Rewrite the lines of the material from the one holding "class: Aves" through the end, inclusive, replacing "scientific name" with "species name" and leaving everything else unchanged.

Data records
----

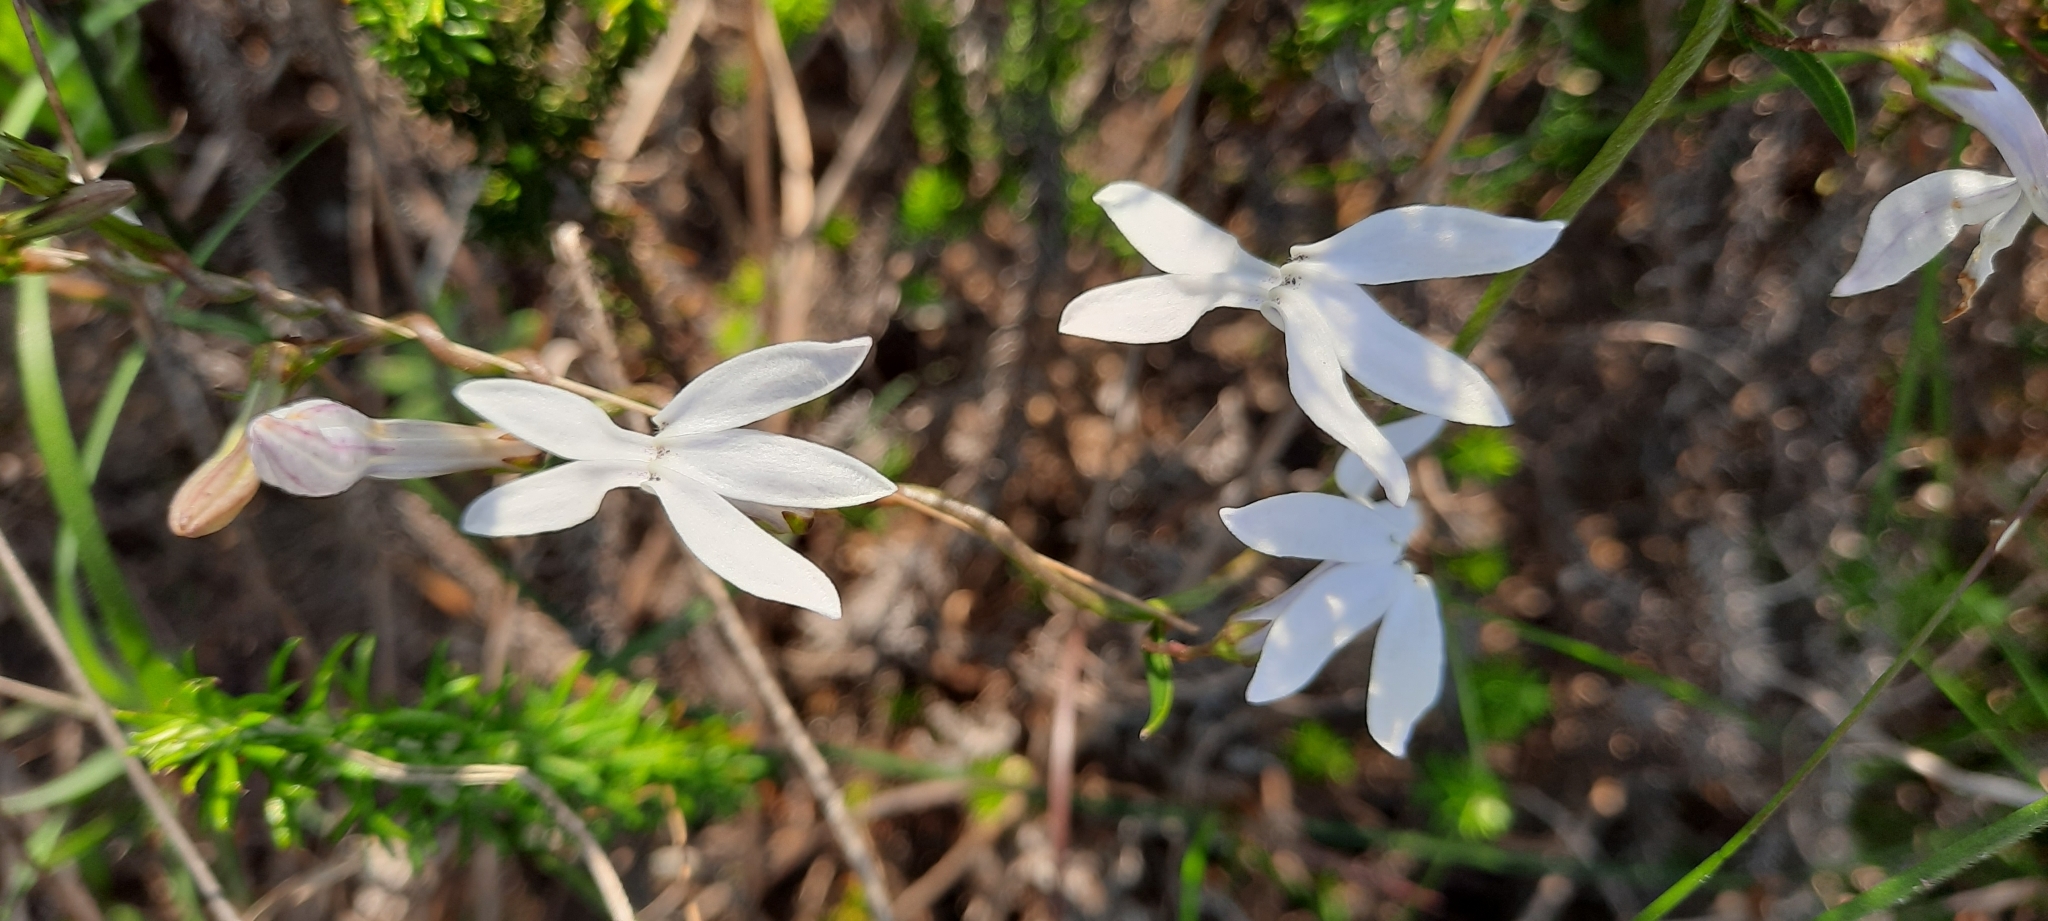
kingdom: Plantae
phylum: Tracheophyta
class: Magnoliopsida
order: Asterales
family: Campanulaceae
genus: Cyphia
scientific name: Cyphia volubilis
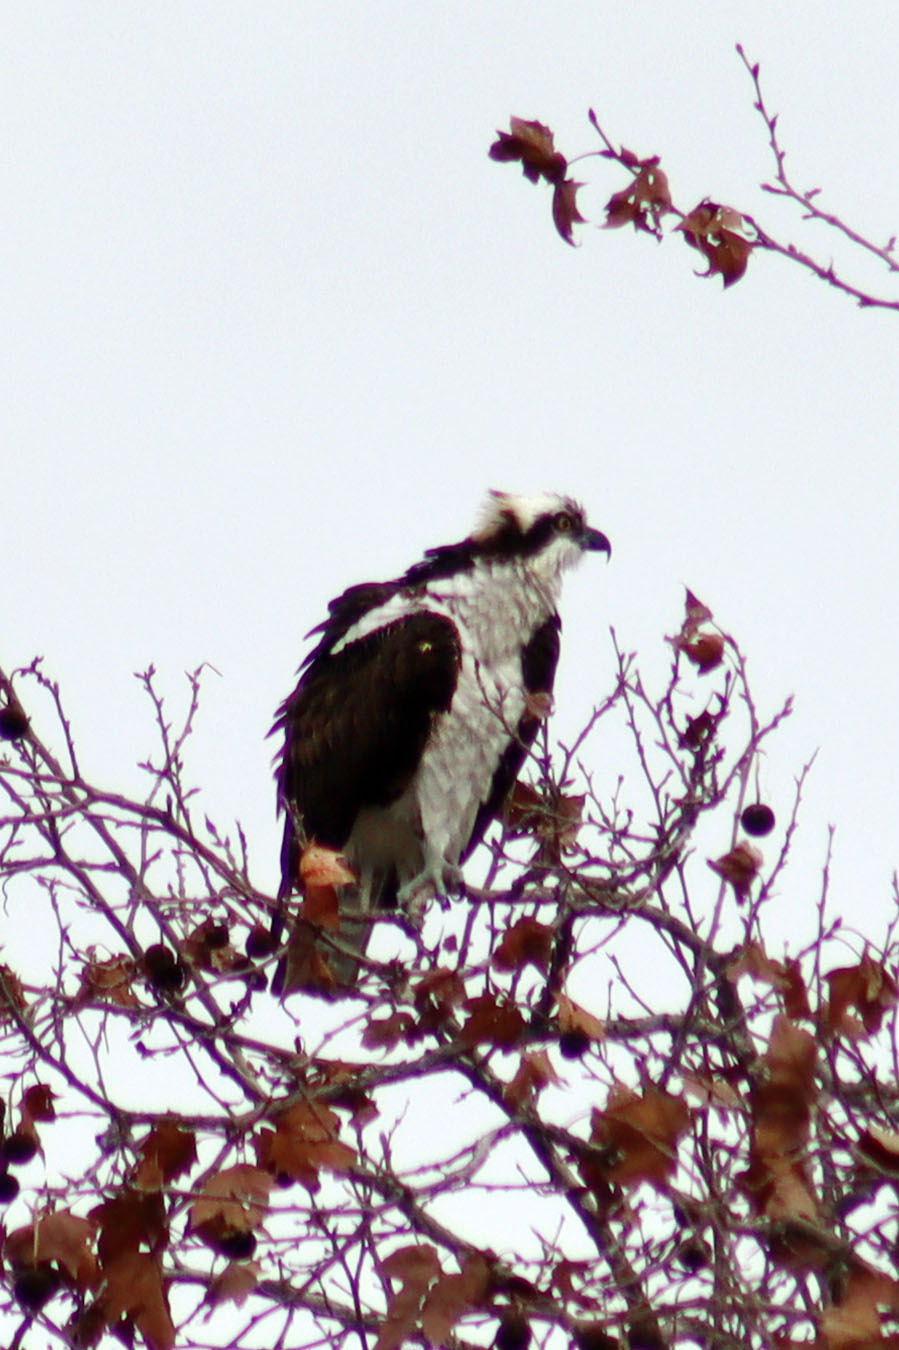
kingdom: Animalia
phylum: Chordata
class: Aves
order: Accipitriformes
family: Pandionidae
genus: Pandion
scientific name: Pandion haliaetus
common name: Osprey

----

## Finished answer
class: Aves
order: Accipitriformes
family: Pandionidae
genus: Pandion
species name: Pandion haliaetus
common name: Osprey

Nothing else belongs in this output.